## Job
Take each line of the material that includes "incision" and copy it.

-*-*-

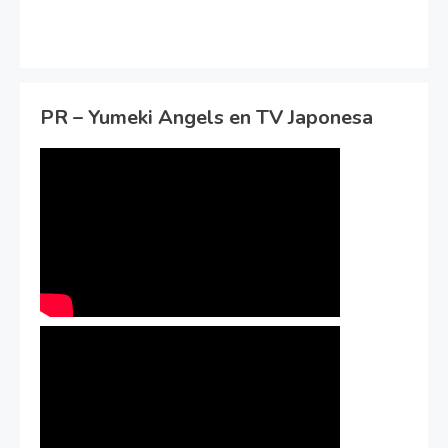
PR – Yumeki Angels en TV Japonesa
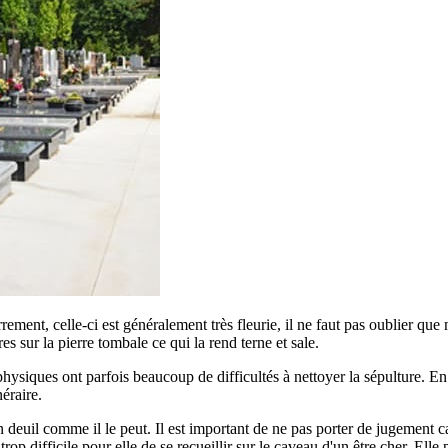
errement, celle-ci est généralement très fleurie, il ne faut pas oublier qu
ures sur la pierre tombale ce qui la rend terne et sale.
siques ont parfois beaucoup de difficultés à nettoyer la sépulture. En ef
éraire.
euil comme il le peut. Il est important de ne pas porter de jugement car
p difficile pour elle de se recueillir sur le caveau d'un être cher. Elle 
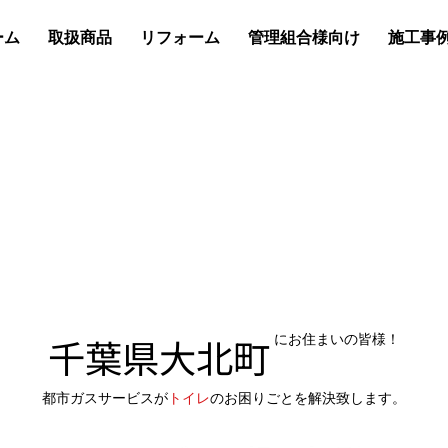
ーム
取扱商品
リフォーム
管理組合様向け
施工事
千葉県大北町
にお住まいの皆様！
都市ガスサービスが
トイレ
のお困りごとを解決致します。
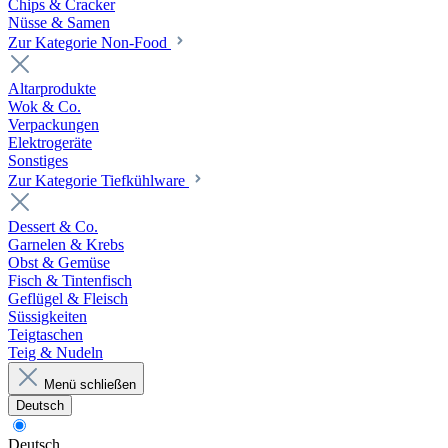
Chips & Cracker
Nüsse & Samen
Zur Kategorie Non-Food
Altarprodukte
Wok & Co.
Verpackungen
Elektrogeräte
Sonstiges
Zur Kategorie Tiefkühlware
Dessert & Co.
Garnelen & Krebs
Obst & Gemüse
Fisch & Tintenfisch
Geflügel & Fleisch
Süssigkeiten
Teigtaschen
Teig & Nudeln
Menü schließen
Deutsch
Deutsch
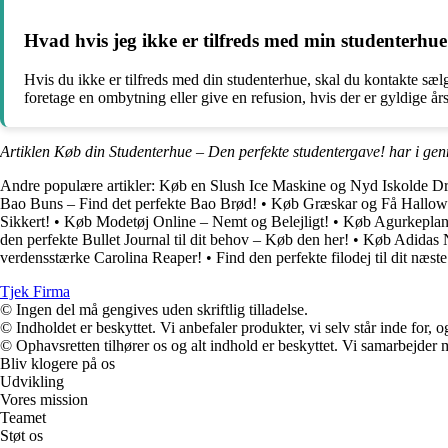
Hvad hvis jeg ikke er tilfreds med min studenterhu
Hvis du ikke er tilfreds med din studenterhue, skal du kontakte sælge
foretage en ombytning eller give en refusion, hvis der er gyldige årsa
Artiklen Køb din Studenterhue – Den perfekte studentergave! har i ge
Andre populære artikler:
Køb en Slush Ice Maskine og Nyd Iskolde Dr
Bao Buns – Find det perfekte Bao Brød!
•
Køb Græskar og Få Hallow
Sikkert!
•
Køb Modetøj Online – Nemt og Belejligt!
•
Køb Agurkeplant
den perfekte Bullet Journal til dit behov – Køb den her!
•
Køb Adidas 
verdensstærke Carolina Reaper!
•
Find den perfekte filodej til dit næs
Tjek Firma
© Ingen del må gengives uden skriftlig tilladelse.
© Indholdet er beskyttet. Vi anbefaler produkter, vi selv står inde for
© Ophavsretten tilhører os og alt indhold er beskyttet. Vi samarbejder 
Bliv klogere på os
Udvikling
Vores mission
Teamet
Støt os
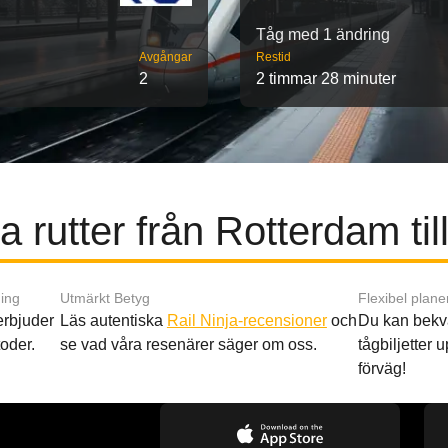
Tåg med 1 ändring
Avgångar
Restid
2
2 timmar 28 minuter
a rutter från Rotterdam til
ing
Utmärkt Betyg
Flexibel plane
 erbjuder
Läs autentiska
Rail Ninja-recensioner
och
Du kan bekv
oder.
se vad våra resenärer säger om oss.
tågbiljetter up
förväg!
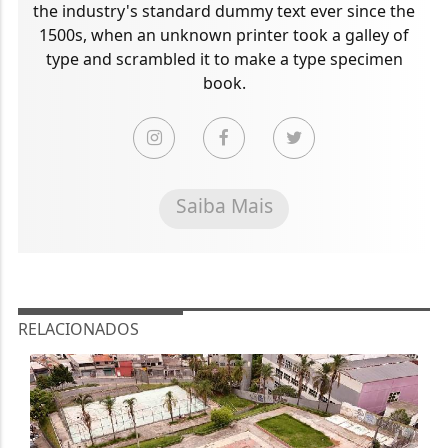
the industry's standard dummy text ever since the
1500s, when an unknown printer took a galley of
type and scrambled it to make a type specimen
book.
Saiba Mais
RELACIONADOS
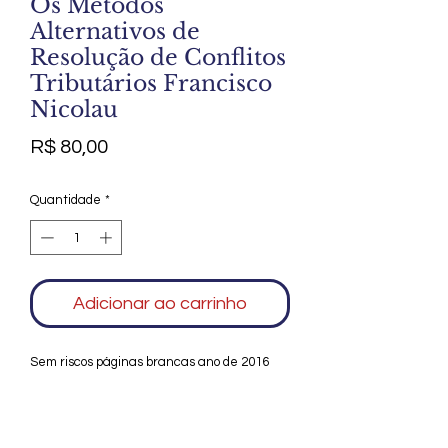
Os Métodos
Alternativos de
Resolução de Conflitos
Tributários Francisco
Nicolau
Preço
R$ 80,00
Quantidade
*
Adicionar ao carrinho
Sem riscos páginas brancas ano de 2016
com 519 páginas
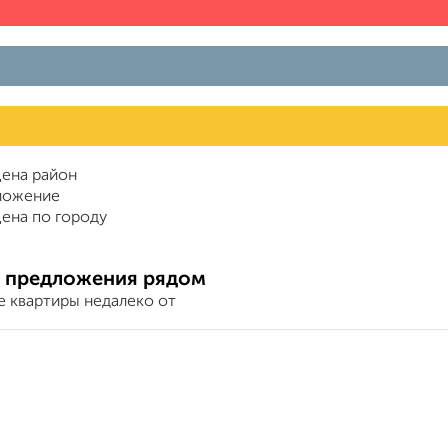
ена район
ложение
ена по городу
 предложения рядом
е квартиры недалеко от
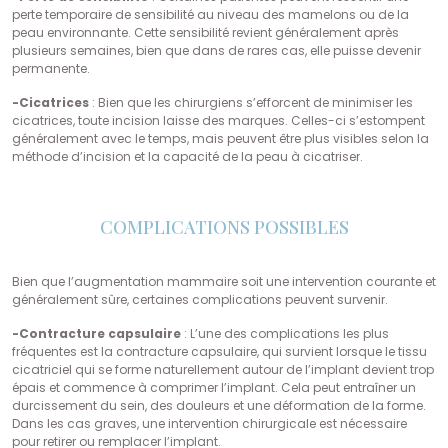
perte temporaire de sensibilité au niveau des mamelons ou de la
peau environnante. Cette sensibilité revient généralement après
plusieurs semaines, bien que dans de rares cas, elle puisse devenir
permanente.
-Cicatrices
: Bien que les chirurgiens s’efforcent de minimiser les
cicatrices, toute incision laisse des marques. Celles-ci s’estompent
généralement avec le temps, mais peuvent être plus visibles selon la
méthode d’incision et la capacité de la peau à cicatriser.
COMPLICATIONS POSSIBLES
Bien que l’augmentation mammaire soit une intervention courante et
généralement sûre, certaines complications peuvent survenir.
-Contracture capsulaire
: L’une des complications les plus
fréquentes est la contracture capsulaire, qui survient lorsque le tissu
cicatriciel qui se forme naturellement autour de l’implant devient trop
épais et commence à comprimer l’implant. Cela peut entraîner un
durcissement du sein, des douleurs et une déformation de la forme.
Dans les cas graves, une intervention chirurgicale est nécessaire
pour retirer ou remplacer l’implant.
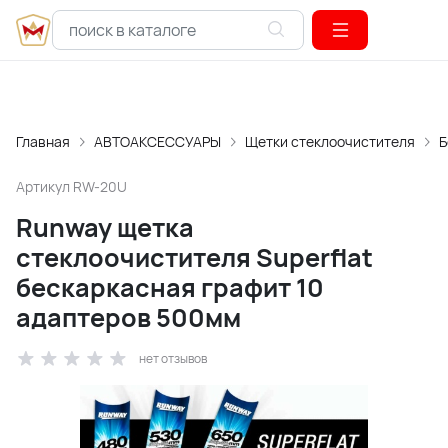
Главная
АВТОАКСЕССУАРЫ
Щетки стеклоочистителя
Б
Артикул
RW-20U
Runway щетка
стеклоочистителя Superflat
бескаркасная графит 10
адаптеров 500мм
нет отзывов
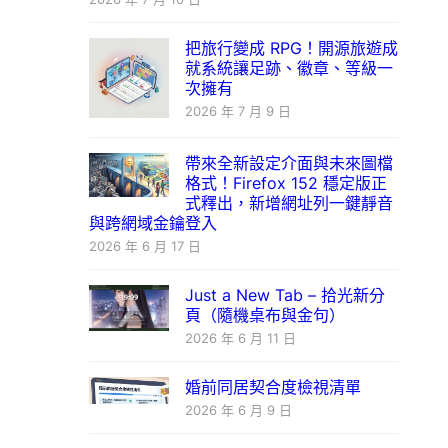
把旅行變成 RPG！開源旅遊成
就系統讓足跡、徽章、等級一
次擁有
2026 年 7 月 9 日
帶來全新設定介面與未來圖檔
格式！Firefox 152 穩定版正
式釋出，新增網址列一鍵靜音
與跨網域金鑰登入
2026 年 6 月 17 日
Just a New Tab – 拾光新分
頁（隨機桌布與金句）
2026 年 6 月 11 日
婚前同居契合度檢視清單
2026 年 6 月 9 日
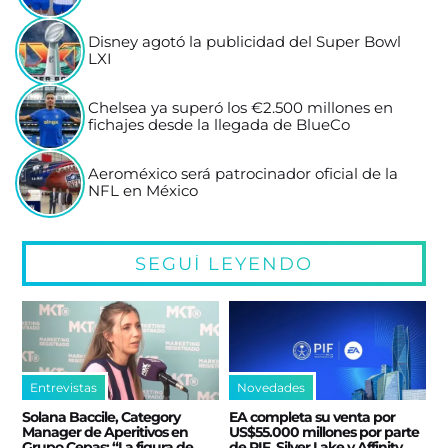
Disney agotó la publicidad del Super Bowl
LXI
Chelsea ya superó los €2.500 millones en
fichajes desde la llegada de BlueCo
Aeroméxico será patrocinador oficial de la
NFL en México
SEGUÍ LEYENDO
Entrevistas
Novedades
Solana Baccile, Category
EA completa su venta por
Manager de Aperitivos en
US$55.000 millones por parte
Grupo Cepas: “La figura de
de PIF, Silver Lake y Affinity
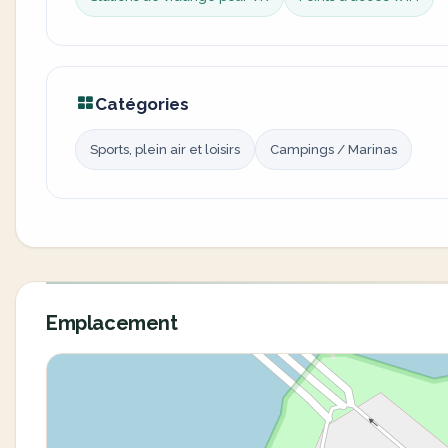
Catégories
Sports, plein air et loisirs
Campings / Marinas
Emplacement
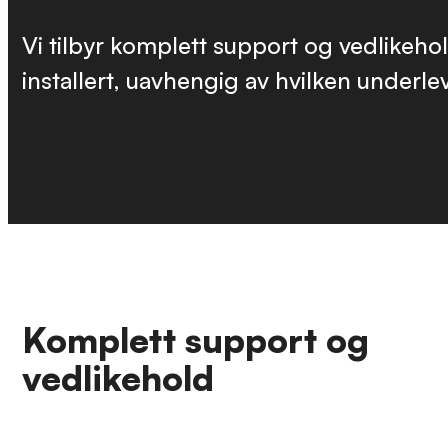
Vi tilbyr komplett support og vedlikehol
installert, uavhengig av hvilken underle
Komplett support og
vedlikehold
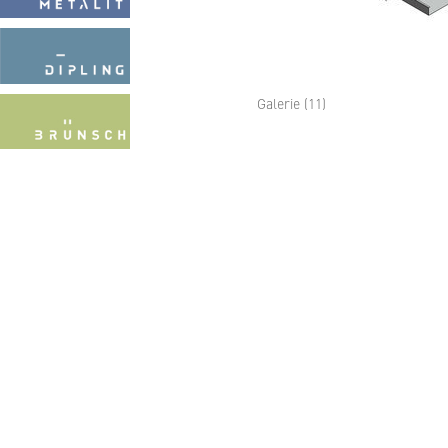
Galerie (11)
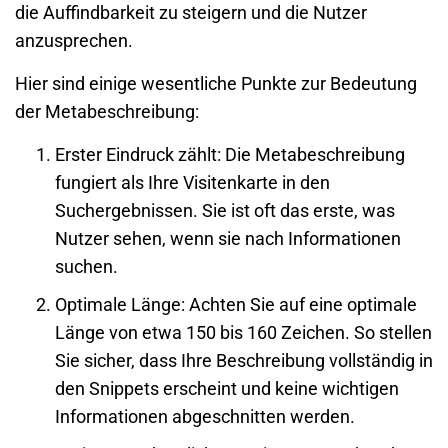
die Auffindbarkeit zu steigern und die Nutzer
anzusprechen.
Hier sind einige wesentliche Punkte zur Bedeutung
der Metabeschreibung:
Erster Eindruck zählt
: Die Metabeschreibung
fungiert als Ihre Visitenkarte in den
Suchergebnissen. Sie ist oft das erste, was
Nutzer sehen, wenn sie nach Informationen
suchen.
Optimale Länge
: Achten Sie auf eine optimale
Länge von etwa 150 bis 160 Zeichen. So stellen
Sie sicher, dass Ihre Beschreibung vollständig in
den Snippets erscheint und keine wichtigen
Informationen abgeschnitten werden.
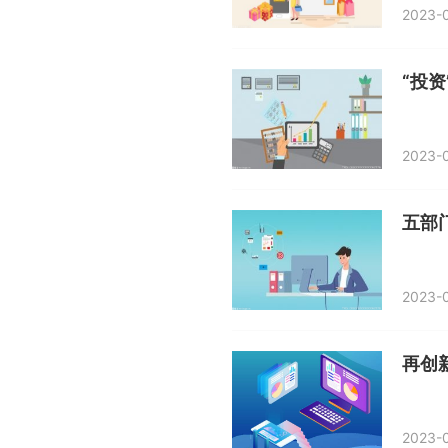
2023-0
2023-0
2023-0
再创
2023-0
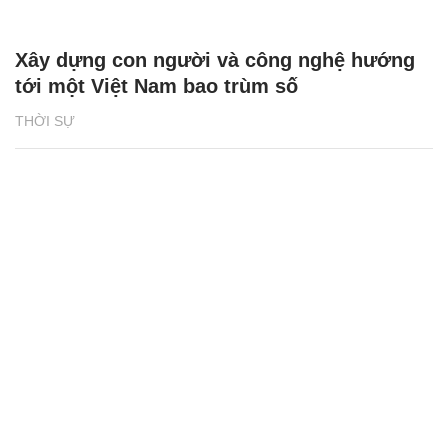
Xây dựng con người và công nghệ hướng
tới một Việt Nam bao trùm số
THỜI SỰ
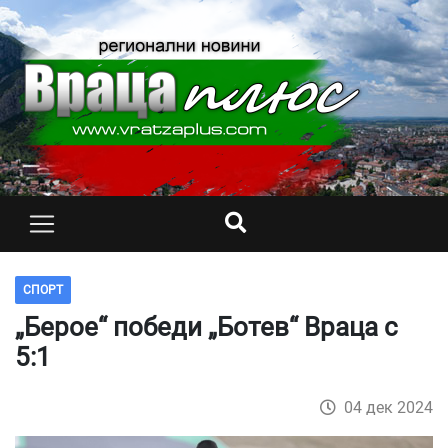
СПОРТ
„Берое“ победи „Ботев“ Враца с
5:1
04 дек 2024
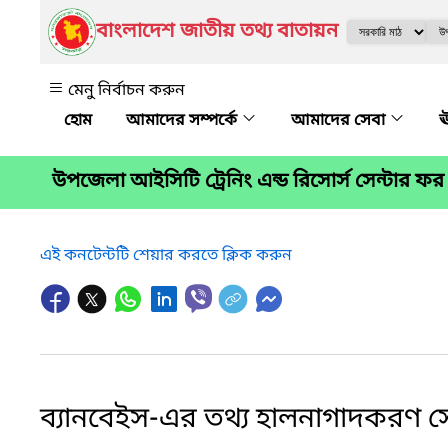
বাংলাদেশ জাতীয় তথ্য বাতায়ন
মেনু নির্বাচন করুন
আমাদের সম্পর্কে
আমাদের সেবা
ঊ
উপজেলা আইসিটি ট্রেনিং এন্ড রিসোর্স সেন্টার
এই কনটেন্টটি শেয়ার করতে ক্লিক করুন
ব্যানবেইস-এর তথ্য হালনাগাদকরণ স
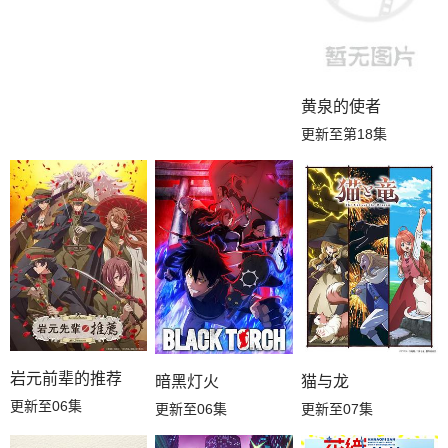
黄泉的使者
更新至第18集
岩元前辈的推荐
暗黑灯火
猫与龙
更新至06集
更新至06集
更新至07集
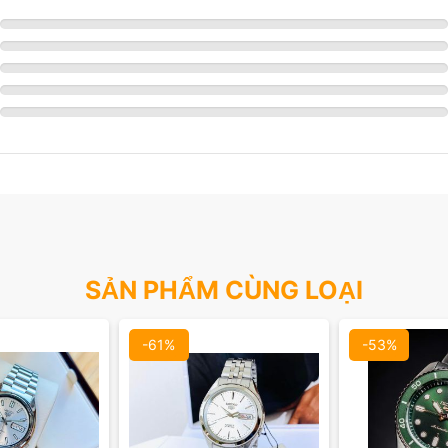
 mặt:
Màu mặt:
Màu 
óa
Xóa
X
SẢN PHẨM CÙNG LOẠI
-61%
-53%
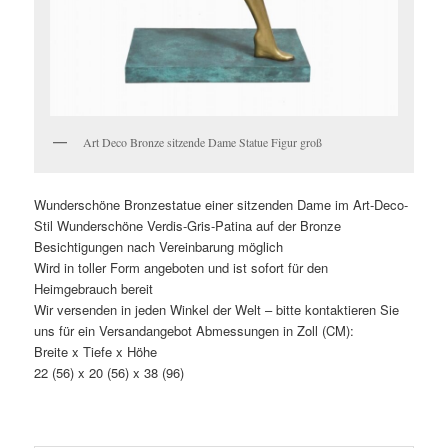
Art Deco Bronze sitzende Dame Statue Figur groß
Wunderschöne Bronzestatue einer sitzenden Dame im Art-Deco-
Stil Wunderschöne Verdis-Gris-Patina auf der Bronze
Besichtigungen nach Vereinbarung möglich
Wird in toller Form angeboten und ist sofort für den
Heimgebrauch bereit
Wir versenden in jeden Winkel der Welt – bitte kontaktieren Sie
uns für ein Versandangebot Abmessungen in Zoll (CM):
Breite x Tiefe x Höhe
22 (56) x 20 (56) x 38 (96)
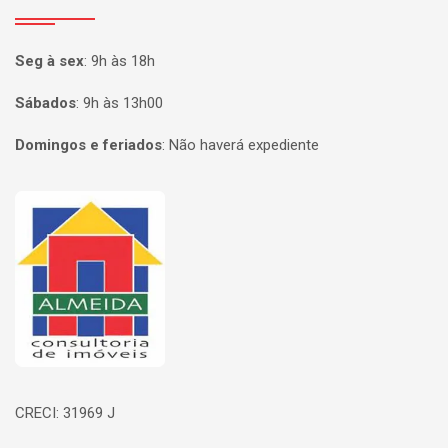
Seg à sex
:
9h às 18h
Sábados
:
9h às 13h00
Domingos e feriados
:
Não haverá expediente
Página inicial
CRECI: 31969 J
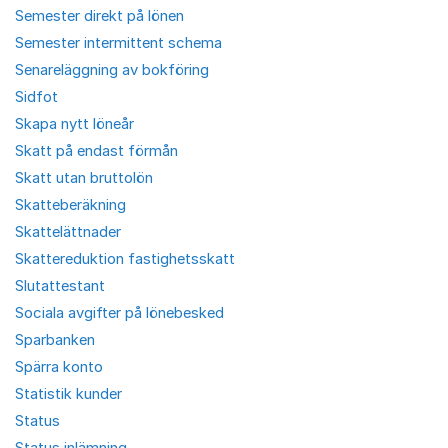
Semester direkt på lönen
Semester intermittent schema
Senareläggning av bokföring
Sidfot
Skapa nytt löneår
Skatt på endast förmån
Skatt utan bruttolön
Skatteberäkning
Skattelättnader
Skattereduktion fastighetsskatt
Slutattestant
Sociala avgifter på lönebesked
Sparbanken
Spärra konto
Statistik kunder
Status
Status inlämning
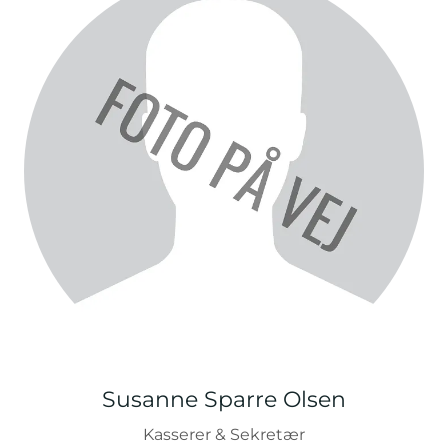
Susanne Sparre Olsen
Kasserer & Sekretær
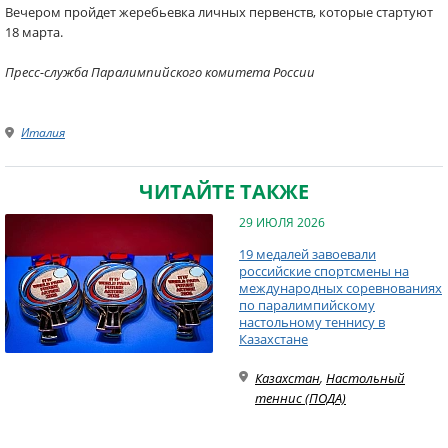
Вечером пройдет жеребьевка личных первенств, которые стартуют
18 марта.
Пресс-служба Паралимпийского комитета России
Италия
ЧИТАЙТЕ ТАКЖЕ
29 ИЮЛЯ 2026
19 медалей завоевали
российские спортсмены на
международных соревнованиях
по паралимпийскому
настольному теннису в
Казахстане
Казахстан
,
Настольный
теннис (ПОДА)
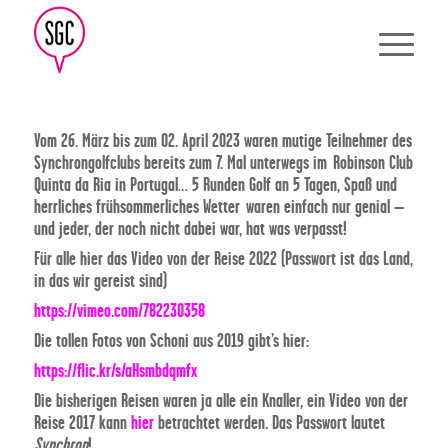
Vom 26. März bis zum 02. April 2023 waren mutige Teilnehmer des
Synchrongolfclubs bereits zum 7. Mal unterwegs im Robinson Club
Quinta da Ria in Portugal… 5 Runden Golf an 5 Tagen, Spaß und
herrliches frühsommerliches Wetter waren einfach nur genial –
und jeder, der noch nicht dabei war, hat was verpasst!
Für alle hier das Video von der Reise 2022 (Passwort ist das Land,
in das wir gereist sind)
https://vimeo.com/782230358
Die tollen Fotos von Schoni aus 2019 gibt’s hier:
https://flic.kr/s/aHsmbdqmfx
Die bisherigen Reisen waren ja alle ein Knaller, ein Video von der
Reise 2017 kann
hier
betrachtet werden. Das Passwort lautet
Synchron
!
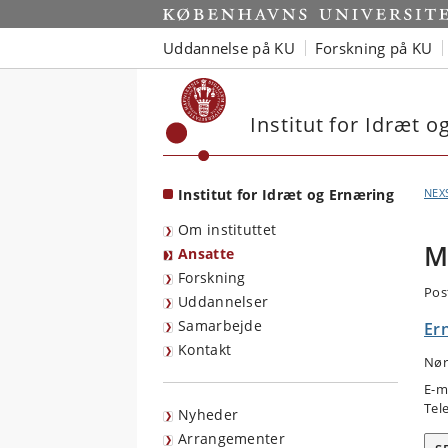
Start
Uddannelse på KU
Forskning på KU
Institut for Idræt 
Institut for Idræt og Ernæring
NEX
Om instituttet
M
Ansatte
Forskning
Pos
Uddannelser
Samarbejde
Er
Kontakt
Nør
E-m
Tel
Nyheder
Arrangementer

-*-*-

## Finished task
cicatrices, toute incision laisse des marques. Celles-ci s’estompent
méthode d’incision et la capacité de la peau à cicatriser.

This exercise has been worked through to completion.